At 9:00 AM ET, July West Texas Intermediate was up 16cts at $49.49 bbl, holding a modest premium over the expiring ICE July Brent contract, which was down 34cts at $49.42 bbl. ICE August Brent crude futures were down 28cts at $50.08 bbl. For oil products, NYMEX June RBOB futures were down 1.49cts at $1.6170 gallon with the July contract 1.19cts lower at $1.6259 gallon. June ULSD futures were up 0.65cts at $1.5005 gallon with July delivery 0.26cts higher at $1.5041. The limited price action also comes alongside a stronger U.S. dollar, which got a boost on bullish data on housing and personal spending.
The Bureau of Economic Analysis this morning reported consumer spending rose 1.0% in April, the largest monthly gain in nearly seven years and more than an expected 0.7% increase. Also, the S&P/Case-Shiller National Home Price Index gained 5.4% in March, matching expectations, and following a 5.3% annual gain in February. Additional data points on manufacturing and employment are due out later in the week with the Department of Labor's nonfarm payroll report due out Friday morning, coming in front of the Federal Reserve's mid-June meeting when officials will discuss the economy and interest rates. U.S. employment has steadily improved in 2016, with the Labor Department seen as likely reporting a 155,000 increase in job gains in May, impacted by the just resolved worker's strike at Verizon.
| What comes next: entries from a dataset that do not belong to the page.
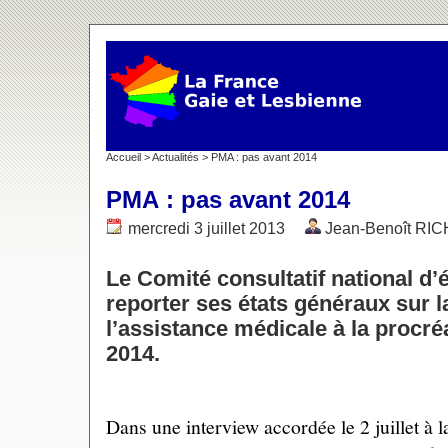
Accueil
>
Actualités
> PMA : pas avant 2014
PMA : pas avant 2014
mercredi 3 juillet 2013
Jean-Benoît RI
Le Comité consultatif national d’
reporter ses états généraux sur l
l’assistance médicale à la procré
2014.
Dans une interview accordée le 2 juillet à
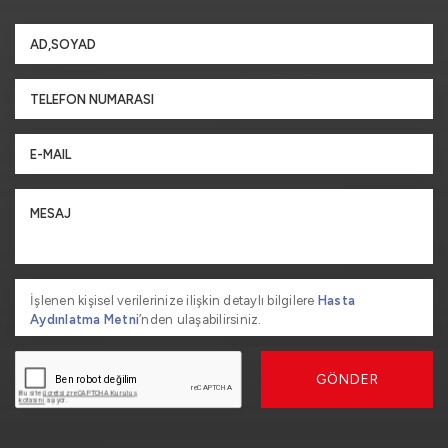
İşlenen kişisel verilerinize ilişkin detaylı bilgilere
Hasta
Aydınlatma Metni
’nden ulaşabilirsiniz.
GÖNDER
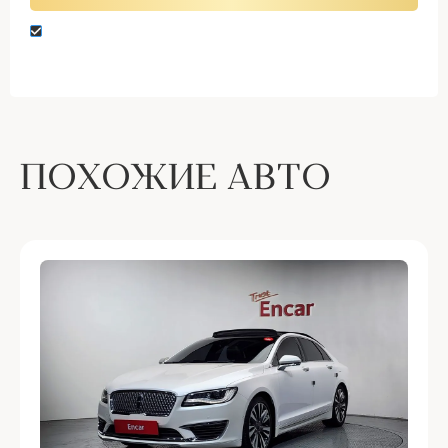
Нажимая кнопку “Оставить заявку” вы даете
согласие на обработку персональных данных
ПОХОЖИЕ АВТО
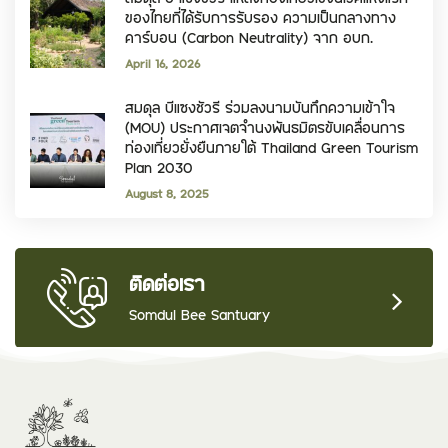
ของไทยที่ได้รับการรับรอง ความเป็นกลางทาง
คาร์บอน (Carbon Neutrality) จาก อบก.
April 16, 2026
สมดุล บีแซงชัวรี ร่วมลงนามบันทึกความเข้าใจ
(MOU) ประกาศเจตจำนงพันธมิตรขับเคลื่อนการ
ท่องเที่ยวยั่งยืนภายใต้ Thailand Green Tourism
Plan 2030
August 8, 2025
ติดต่อเรา
Somdul Bee Santuary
A strong reading would increase the likelihood officials would boost the federal funds rate when they meet June 14-15, with Fed Chair Janet Yellen on Friday (5/27) saying an increase in the overnight borrowing rate over the coming months would probably be appropriate. An increase in the federal funds rate would likely boost the dollar and pressure domestic oil prices, with oil trading globally in U.S. dollar denominations.
On Thursday, the Organization of the Petroleum Exporting Countries will meet in Vienna, although expectations for a coordinated cut in member production in an attempt to push global oil prices higher is not expected. OPEC abandoned their quota system in 2014, and Saudi Arabia has pursued a path in expanding its market share. The market will look for signs of discord among members, especially between Saudi Arabia and Iran, with the latter steadily increasing its production since the end of Western sanctions on its exports in January.